Bilimsel ve Çoğulcu Değerler İhlal Ediliyor
DEM Parti Milletvekili, müfredatın yalnızca toplumsal cinsiyet eşitliği açısından değil, bilimsel ve çoğulcu değerler açısından da kaygı verici olduğunu ifade etti. “İdeolojik amaçlarla hazırlanmış bu model; asimilasyoncu, dinsel inancı araçsallaştıran, bilim dışı ve cinsiyetçi unsurlar içeriyor” diyen Demir, Milli Eğitim Bakanı Yusuf Tekin’e konuyla ilgili kapsamlı sorular yöneltti.

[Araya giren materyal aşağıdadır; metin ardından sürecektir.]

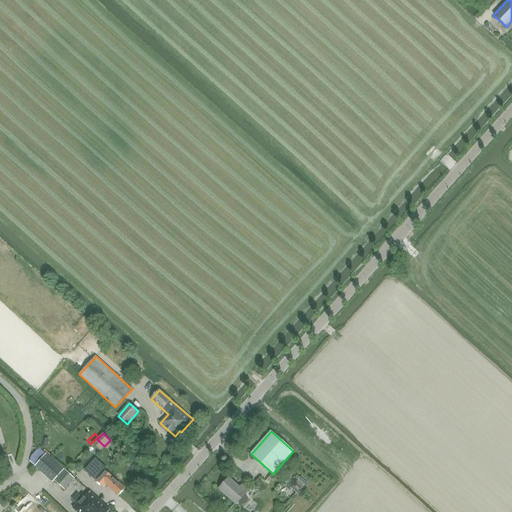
[(64,490),(74,479),(65,470),(64,471),(46,454),(35,466),(53,483),(54,481),(64,490)]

Sorular arasında toplumsal cinsiyet eşitliği kavramının bilinçli olarak çıkarılmasının gerekçesi, kadına yönelik şiddet ve kadın haklarının eğitimden çıkarılmasının pedagojik mi yoksa ideolojik bir tercih mi olduğu ve müfredatın çocukların eleştirel ve özgür bireyler olarak yetişmesini engelleyip engellemeyeceği yer aldı.
Uluslararası Yükümlülükler ve Eleştirilerin Görmezden Gelinmesi
Demir, Türkiye’nin taraf olduğu CEDAW ve benzeri uluslararası sözleşmelerin toplumsal cinsiyet eşitliği eğitimini bir yükümlülük olarak tanımladığını hatırlatarak, yeni müfredatta bu yükümlülüklerin ihlal edilip edilmediğini sordu. Eğitim-Sen ve KESK gibi sendikaların eleştirilerinin Bakanlık tarafından dikkate alınıp alınmadığı, müfredatın geri çekilmesi veya gözden geçirilmesine yönelik plan olup olmadığı da Meclis gündemine taşındı.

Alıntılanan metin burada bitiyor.